### About this exercise
Only the lines from the one containing "categories worldwide and unlock new" to the end of the listing below are wanted, repeated exactly.

### Given data

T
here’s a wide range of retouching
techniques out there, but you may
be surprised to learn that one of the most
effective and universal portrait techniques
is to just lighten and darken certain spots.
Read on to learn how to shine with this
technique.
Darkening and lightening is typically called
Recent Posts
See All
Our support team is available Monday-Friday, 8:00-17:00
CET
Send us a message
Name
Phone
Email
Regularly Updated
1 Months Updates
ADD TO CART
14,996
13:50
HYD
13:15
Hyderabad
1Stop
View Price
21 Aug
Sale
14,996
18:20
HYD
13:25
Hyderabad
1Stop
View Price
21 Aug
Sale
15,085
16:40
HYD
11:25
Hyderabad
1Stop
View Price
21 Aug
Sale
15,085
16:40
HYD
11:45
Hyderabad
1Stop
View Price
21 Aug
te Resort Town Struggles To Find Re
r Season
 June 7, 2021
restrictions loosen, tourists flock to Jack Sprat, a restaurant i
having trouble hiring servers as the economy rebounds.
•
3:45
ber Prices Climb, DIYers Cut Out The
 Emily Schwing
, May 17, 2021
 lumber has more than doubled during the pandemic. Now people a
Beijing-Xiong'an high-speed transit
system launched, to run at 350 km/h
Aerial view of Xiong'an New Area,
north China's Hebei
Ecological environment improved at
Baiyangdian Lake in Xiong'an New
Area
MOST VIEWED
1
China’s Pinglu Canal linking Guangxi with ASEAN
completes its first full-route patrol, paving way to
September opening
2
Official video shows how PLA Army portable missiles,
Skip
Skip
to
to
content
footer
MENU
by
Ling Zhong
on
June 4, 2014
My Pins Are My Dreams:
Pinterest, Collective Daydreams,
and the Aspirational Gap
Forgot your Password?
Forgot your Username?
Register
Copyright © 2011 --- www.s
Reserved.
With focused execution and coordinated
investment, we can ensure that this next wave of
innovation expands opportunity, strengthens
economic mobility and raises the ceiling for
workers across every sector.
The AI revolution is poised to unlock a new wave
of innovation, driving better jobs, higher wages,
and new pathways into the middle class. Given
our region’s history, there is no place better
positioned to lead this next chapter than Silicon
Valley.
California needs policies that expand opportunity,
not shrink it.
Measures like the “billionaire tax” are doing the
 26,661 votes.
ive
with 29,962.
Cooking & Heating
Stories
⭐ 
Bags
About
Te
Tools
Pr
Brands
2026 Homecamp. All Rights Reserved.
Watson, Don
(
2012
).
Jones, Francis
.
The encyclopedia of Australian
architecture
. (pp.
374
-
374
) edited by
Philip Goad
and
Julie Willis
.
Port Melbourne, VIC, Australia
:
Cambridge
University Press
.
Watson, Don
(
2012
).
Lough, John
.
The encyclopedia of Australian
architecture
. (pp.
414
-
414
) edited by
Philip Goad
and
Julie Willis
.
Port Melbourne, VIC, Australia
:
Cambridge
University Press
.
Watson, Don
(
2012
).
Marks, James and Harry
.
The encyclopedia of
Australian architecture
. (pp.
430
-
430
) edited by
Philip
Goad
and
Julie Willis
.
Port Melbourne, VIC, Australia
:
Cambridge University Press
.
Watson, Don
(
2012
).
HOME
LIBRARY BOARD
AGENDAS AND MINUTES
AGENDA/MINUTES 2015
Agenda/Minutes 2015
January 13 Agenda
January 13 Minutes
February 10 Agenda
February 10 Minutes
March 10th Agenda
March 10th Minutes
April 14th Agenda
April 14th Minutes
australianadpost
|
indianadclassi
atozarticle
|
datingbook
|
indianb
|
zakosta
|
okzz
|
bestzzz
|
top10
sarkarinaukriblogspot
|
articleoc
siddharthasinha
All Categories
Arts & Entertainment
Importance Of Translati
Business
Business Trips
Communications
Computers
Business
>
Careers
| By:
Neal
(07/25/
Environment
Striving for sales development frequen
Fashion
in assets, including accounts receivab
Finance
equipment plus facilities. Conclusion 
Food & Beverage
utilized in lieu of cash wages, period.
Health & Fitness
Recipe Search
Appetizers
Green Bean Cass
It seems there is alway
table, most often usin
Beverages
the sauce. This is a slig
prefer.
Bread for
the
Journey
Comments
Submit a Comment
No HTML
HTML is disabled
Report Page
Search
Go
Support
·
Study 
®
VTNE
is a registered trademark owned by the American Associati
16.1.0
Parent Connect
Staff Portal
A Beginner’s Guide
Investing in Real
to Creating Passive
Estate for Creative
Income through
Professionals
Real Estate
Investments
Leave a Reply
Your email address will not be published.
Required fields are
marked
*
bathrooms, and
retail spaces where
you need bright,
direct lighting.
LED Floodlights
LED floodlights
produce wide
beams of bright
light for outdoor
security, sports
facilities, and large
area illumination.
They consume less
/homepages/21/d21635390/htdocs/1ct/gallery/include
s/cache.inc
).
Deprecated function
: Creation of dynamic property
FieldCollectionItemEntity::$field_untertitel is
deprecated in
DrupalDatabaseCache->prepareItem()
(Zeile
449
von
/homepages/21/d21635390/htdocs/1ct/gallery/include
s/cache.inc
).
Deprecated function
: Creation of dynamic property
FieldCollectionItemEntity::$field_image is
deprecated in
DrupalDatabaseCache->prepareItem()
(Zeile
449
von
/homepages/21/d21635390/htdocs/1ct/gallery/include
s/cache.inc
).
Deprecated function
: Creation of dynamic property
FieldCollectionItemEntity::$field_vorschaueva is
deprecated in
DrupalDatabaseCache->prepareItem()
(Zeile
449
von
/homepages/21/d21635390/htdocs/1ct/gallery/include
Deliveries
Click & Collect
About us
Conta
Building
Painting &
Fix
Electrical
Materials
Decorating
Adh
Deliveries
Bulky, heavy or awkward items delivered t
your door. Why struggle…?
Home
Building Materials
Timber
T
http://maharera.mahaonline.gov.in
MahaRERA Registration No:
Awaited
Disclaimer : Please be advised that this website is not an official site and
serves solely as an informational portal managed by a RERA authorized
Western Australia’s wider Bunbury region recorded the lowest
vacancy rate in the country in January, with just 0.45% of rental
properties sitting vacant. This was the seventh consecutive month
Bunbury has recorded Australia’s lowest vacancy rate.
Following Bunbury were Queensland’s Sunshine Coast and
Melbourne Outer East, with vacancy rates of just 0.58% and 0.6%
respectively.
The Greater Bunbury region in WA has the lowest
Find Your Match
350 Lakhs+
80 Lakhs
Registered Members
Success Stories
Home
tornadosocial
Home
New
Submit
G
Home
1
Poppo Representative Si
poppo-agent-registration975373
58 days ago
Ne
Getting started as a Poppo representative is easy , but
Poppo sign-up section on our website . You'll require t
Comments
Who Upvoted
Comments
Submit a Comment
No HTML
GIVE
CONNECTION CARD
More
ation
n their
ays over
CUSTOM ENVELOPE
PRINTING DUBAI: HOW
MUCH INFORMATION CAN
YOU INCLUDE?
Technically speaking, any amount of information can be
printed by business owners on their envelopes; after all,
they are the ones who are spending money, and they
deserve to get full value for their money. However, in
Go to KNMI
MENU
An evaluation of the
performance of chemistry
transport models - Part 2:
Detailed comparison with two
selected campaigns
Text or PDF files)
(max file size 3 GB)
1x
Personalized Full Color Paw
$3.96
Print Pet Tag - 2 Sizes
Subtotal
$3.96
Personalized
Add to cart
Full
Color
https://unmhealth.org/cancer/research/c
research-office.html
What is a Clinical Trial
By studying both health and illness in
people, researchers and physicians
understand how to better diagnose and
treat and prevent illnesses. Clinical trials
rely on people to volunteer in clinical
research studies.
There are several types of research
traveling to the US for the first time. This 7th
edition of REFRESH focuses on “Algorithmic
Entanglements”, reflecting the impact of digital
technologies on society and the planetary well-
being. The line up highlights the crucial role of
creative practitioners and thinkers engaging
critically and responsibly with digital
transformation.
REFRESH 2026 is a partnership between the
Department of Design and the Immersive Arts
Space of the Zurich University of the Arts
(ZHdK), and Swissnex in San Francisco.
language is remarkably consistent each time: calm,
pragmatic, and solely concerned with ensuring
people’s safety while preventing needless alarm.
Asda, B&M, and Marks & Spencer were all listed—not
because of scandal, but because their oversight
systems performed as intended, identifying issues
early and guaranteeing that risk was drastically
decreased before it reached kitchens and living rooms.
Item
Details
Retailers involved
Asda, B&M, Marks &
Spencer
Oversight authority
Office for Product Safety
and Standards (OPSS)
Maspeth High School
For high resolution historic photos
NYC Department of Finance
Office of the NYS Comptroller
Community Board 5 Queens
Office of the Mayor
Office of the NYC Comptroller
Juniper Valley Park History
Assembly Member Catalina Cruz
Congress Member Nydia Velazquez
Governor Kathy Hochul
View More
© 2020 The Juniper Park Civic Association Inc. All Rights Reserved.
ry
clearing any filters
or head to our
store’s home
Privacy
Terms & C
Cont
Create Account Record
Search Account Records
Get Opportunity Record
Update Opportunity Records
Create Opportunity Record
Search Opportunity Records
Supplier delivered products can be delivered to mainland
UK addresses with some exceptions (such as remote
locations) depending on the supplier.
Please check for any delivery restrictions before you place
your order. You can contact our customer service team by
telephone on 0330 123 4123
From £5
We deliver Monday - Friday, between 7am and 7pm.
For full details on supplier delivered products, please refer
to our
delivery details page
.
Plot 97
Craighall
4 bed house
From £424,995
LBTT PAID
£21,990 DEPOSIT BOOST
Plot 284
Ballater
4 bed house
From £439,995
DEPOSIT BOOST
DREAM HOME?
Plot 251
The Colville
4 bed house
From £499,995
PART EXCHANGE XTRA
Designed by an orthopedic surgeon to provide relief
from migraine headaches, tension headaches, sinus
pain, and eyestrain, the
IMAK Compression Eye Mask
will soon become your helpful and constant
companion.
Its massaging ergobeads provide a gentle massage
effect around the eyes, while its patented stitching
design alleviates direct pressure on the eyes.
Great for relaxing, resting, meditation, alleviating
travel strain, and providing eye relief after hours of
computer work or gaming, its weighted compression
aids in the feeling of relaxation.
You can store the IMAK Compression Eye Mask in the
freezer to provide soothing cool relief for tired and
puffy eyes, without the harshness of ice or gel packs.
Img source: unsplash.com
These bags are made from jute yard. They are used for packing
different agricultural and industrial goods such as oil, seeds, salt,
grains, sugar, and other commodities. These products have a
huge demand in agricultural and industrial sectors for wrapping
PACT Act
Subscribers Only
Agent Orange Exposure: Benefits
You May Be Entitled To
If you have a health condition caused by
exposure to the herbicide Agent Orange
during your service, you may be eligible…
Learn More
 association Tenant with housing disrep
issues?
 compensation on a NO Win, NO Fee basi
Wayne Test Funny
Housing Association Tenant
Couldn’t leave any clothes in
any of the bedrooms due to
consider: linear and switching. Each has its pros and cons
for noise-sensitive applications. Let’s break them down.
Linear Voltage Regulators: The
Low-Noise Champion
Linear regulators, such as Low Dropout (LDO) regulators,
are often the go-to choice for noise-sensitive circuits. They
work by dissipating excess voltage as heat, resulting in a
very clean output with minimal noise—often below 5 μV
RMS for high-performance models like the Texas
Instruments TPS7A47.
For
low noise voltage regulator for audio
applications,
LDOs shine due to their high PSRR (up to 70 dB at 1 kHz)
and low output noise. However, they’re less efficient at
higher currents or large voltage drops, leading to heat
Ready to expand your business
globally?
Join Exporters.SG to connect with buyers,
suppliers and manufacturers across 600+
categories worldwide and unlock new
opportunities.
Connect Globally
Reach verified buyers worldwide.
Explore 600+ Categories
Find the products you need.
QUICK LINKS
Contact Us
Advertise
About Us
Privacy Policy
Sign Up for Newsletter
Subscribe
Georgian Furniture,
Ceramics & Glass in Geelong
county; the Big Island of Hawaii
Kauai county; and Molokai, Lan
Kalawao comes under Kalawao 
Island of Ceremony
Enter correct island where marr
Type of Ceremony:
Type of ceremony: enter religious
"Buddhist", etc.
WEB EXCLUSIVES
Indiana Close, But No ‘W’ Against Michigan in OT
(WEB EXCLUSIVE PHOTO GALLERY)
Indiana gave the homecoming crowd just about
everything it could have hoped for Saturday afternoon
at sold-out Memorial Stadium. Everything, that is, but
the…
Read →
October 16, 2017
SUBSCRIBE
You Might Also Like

### Exercise result
categories worldwide and unlock new
opportunities.
Connect Globally
Reach verified buyers worldwide.
Explore 600+ Categories
Find the products you need.
QUICK LINKS
Contact Us
Advertise
About Us
Privacy Policy
Sign Up for Newsletter
Subscribe
Georgian Furniture,
Ceramics & Glass in Geelong
county; the Big Island of Hawaii
Kauai county; and Molokai, Lan
Kalawao comes under Kalawao 
Island of Ceremony
Enter correct island where marr
Type of Ceremony:
Type of ceremony: enter religious
"Buddhist", etc.
WEB EXCLUSIVES
Indiana Close, But No ‘W’ Against Michigan in OT
(WEB EXCLUSIVE PHOTO GALLERY)
Indiana gave the homecoming crowd just about
everything it could have hoped for Saturday afternoon
at sold-out Memorial Stadium. Everything, that is, but
the…
Read →
October 16, 2017
SUBSCRIBE
You Might Also Like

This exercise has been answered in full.